### Stated goal 1
Answer these from the article on Web 2.0 at Embarq:
(a) How many customers does Embarq serve, and in how many states?
(b) Which group's research found that business leaders struggled to define best use cases?
(c) Which three Web 2.0 applications are named as popular with consumers?
### Stated goal 2
From the article on Web 2.0 at Embarq, extract word for word the passage between "Telecom company Embarq" and "collaboration software work.", inclusive.
### Stated goal 3
Continue the article on Web 2.0 at Embarq from the point where it stops.

### Text excerpt
○ ○ ○

CIO

Four Tips for Getting Good ROI from Web 2.0 Projects

Telecom company Embarq has seen early success making Web 2.0 technologies part of its innovation strategy. Here are four lessons they've learned on how to make social networking or collaboration software work.

While Web 2.0 applications such as blogs, wikis and social networks have been wildly popular with consumers, efforts to measure the technology's success for businesses have returned mixed results. In fact, recent research from the Burton Group indicates that business leaders have struggled to define best use cases, measure their success and chart returns on investment.

But Embarq, a high-speed internet and phone company serving 5.7 million customers (both consumers and businesses) in 18 states, has had some early success making Web 2.0 part of its overall innovation strategy to improve idea generation and ultimately create new products.

The potential for Embarq to use Web 2.0 and social applications extends beyond its immediate enterprise walls: Since Embarq works with other technology providers and vendors to deliver products, the company wondered if they could use conversation-enabling technologies to bridge communications between all of these entities.

○ ○ ○

### Supplied information
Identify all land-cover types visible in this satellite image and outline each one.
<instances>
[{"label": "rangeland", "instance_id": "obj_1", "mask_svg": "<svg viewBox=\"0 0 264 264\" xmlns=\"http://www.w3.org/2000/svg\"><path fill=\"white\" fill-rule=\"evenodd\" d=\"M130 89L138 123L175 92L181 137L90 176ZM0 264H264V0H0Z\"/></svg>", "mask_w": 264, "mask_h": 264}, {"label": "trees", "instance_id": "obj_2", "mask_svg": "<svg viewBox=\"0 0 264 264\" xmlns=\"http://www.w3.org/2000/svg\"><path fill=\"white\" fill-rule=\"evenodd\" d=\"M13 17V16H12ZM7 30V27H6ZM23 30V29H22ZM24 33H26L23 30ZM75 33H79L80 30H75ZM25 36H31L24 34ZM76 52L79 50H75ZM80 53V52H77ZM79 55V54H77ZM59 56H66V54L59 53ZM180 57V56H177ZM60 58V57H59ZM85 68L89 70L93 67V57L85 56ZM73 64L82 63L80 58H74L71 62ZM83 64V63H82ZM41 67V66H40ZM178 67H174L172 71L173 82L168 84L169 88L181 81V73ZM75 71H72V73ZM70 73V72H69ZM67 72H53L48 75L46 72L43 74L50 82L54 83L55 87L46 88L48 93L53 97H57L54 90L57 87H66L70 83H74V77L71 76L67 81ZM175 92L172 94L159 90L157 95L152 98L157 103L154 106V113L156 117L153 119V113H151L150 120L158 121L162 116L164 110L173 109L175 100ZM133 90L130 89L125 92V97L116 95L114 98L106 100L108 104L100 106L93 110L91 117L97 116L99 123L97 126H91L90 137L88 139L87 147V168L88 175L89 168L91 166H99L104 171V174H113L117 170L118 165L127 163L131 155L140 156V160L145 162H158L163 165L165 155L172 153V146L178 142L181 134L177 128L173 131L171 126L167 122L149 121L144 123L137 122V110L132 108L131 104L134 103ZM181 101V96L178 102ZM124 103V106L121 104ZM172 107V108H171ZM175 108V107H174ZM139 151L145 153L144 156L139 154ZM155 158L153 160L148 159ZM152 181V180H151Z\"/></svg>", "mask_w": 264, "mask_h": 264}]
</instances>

○ ○ ○

### Written answer 1
(a) 5.7 million customers in 18 states.
(b) The Burton Group.
(c) Blogs, wikis and social networks.

### Written answer 2
Telecom company Embarq has seen early success making Web 2.0 technologies part of its innovation strategy. Here are four lessons they've learned on how to make social networking or collaboration software work.

### Written answer 3
Although it's early in the implementation process, which Stafford's team began in February 2008, the company has already been able to track measurable results. CIO.com spoke with Jeff Stafford, Embarq's manager of capital investment and innovation strategy, about his implementation of Jive Business Social Software, an application suite that includes blogs, wikis and discussion forums.

Stafford shared his tips for people looking to utilize collaborative technologies for employees internally and business partners externally, then measure and prove success to the boss.

Target Your Inefficient Communications

Traditionally, Embarq has communicated both internally and externally using staple enterprise technologies: phone, teleconference, and, of course, e-mail.

While none of these technologies will be replaced by social software, they have their pitfalls, Stafford says.

"There's an inherent slowness to those interactions," he says. "They're also a point-to-point medium. You do have cc-ing with e-mail, but we all get cc'ed so much now that it's hard to pay attention to what's being said. What we needed was a place to collaborate in a central location, where all the information could be visible."

Pick a Software Delivery Model

Many social software vendors run on a purely software-as-a-service (SaaS) based model, where the data is hosted offsite and users access applications using a web-browser. Many companies find this a desirable option, especially when users trade a lot of non-sensitive information.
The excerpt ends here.